EXERCISE OBJECTIVE:
Please print the entries exactly, omitting each image.

WORKING DATA:

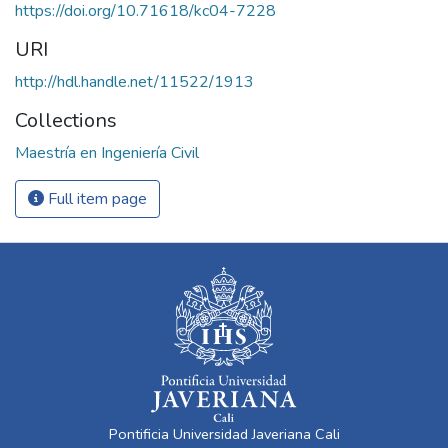
https://doi.org/10.71618/kc04-7228
URI
http://hdl.handle.net/11522/1913
Collections
Maestría en Ingeniería Civil
Full item page
Pontificia Universidad Javeriana Cali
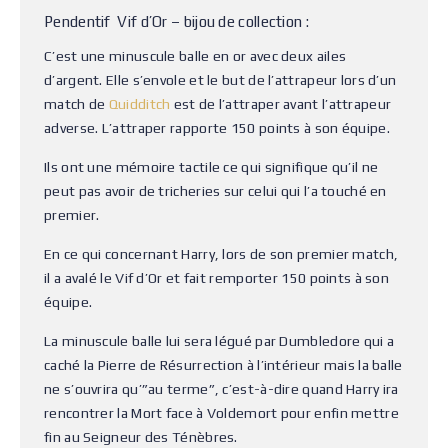
Pendentif Vif d’Or – bijou de collection :
C’est une minuscule balle en or avec deux ailes
d’argent. Elle s’envole et le but de l’attrapeur lors d’un
match de
Quidditch
est de l’attraper avant l’attrapeur
adverse. L’attraper rapporte 150 points à son équipe.
Ils ont une mémoire tactile ce qui signifique qu’il ne
peut pas avoir de tricheries sur celui qui l’a touché en
premier.
En ce qui concernant Harry, lors de son premier match,
il a avalé le Vif d’Or et fait remporter 150 points à son
équipe.
La minuscule balle lui sera légué par Dumbledore qui a
caché la Pierre de Résurrection à l’intérieur mais la balle
ne s’ouvrira qu’”au terme”, c’est-à-dire quand Harry ira
rencontrer la Mort face à Voldemort pour enfin mettre
fin au Seigneur des Ténèbres.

ANSWER SPACE:
https://doi.org/10.71618/kc04-7228
URI
http://hdl.handle.net/11522/1913
Collections
Maestría en Ingeniería Civil
Full item page
Pontificia Universidad Javeriana Cali
Pendentif Vif d’Or – bijou de collection :
C’est une minuscule balle en or avec deux ailes
d’argent. Elle s’envole et le but de l’attrapeur lors d’un
match de
Quidditch
est de l’attraper avant l’attrapeur
adverse. L’attraper rapporte 150 points à son équipe.
Ils ont une mémoire tactile ce qui signifique qu’il ne
peut pas avoir de tricheries sur celui qui l’a touché en
premier.
En ce qui concernant Harry, lors de son premier match,
il a avalé le Vif d’Or et fait remporter 150 points à son
équipe.
La minuscule balle lui sera légué par Dumbledore qui a
caché la Pierre de Résurrection à l’intérieur mais la balle
ne s’ouvrira qu’”au terme”, c’est-à-dire quand Harry ira
rencontrer la Mort face à Voldemort pour enfin mettre
fin au Seigneur des Ténèbres.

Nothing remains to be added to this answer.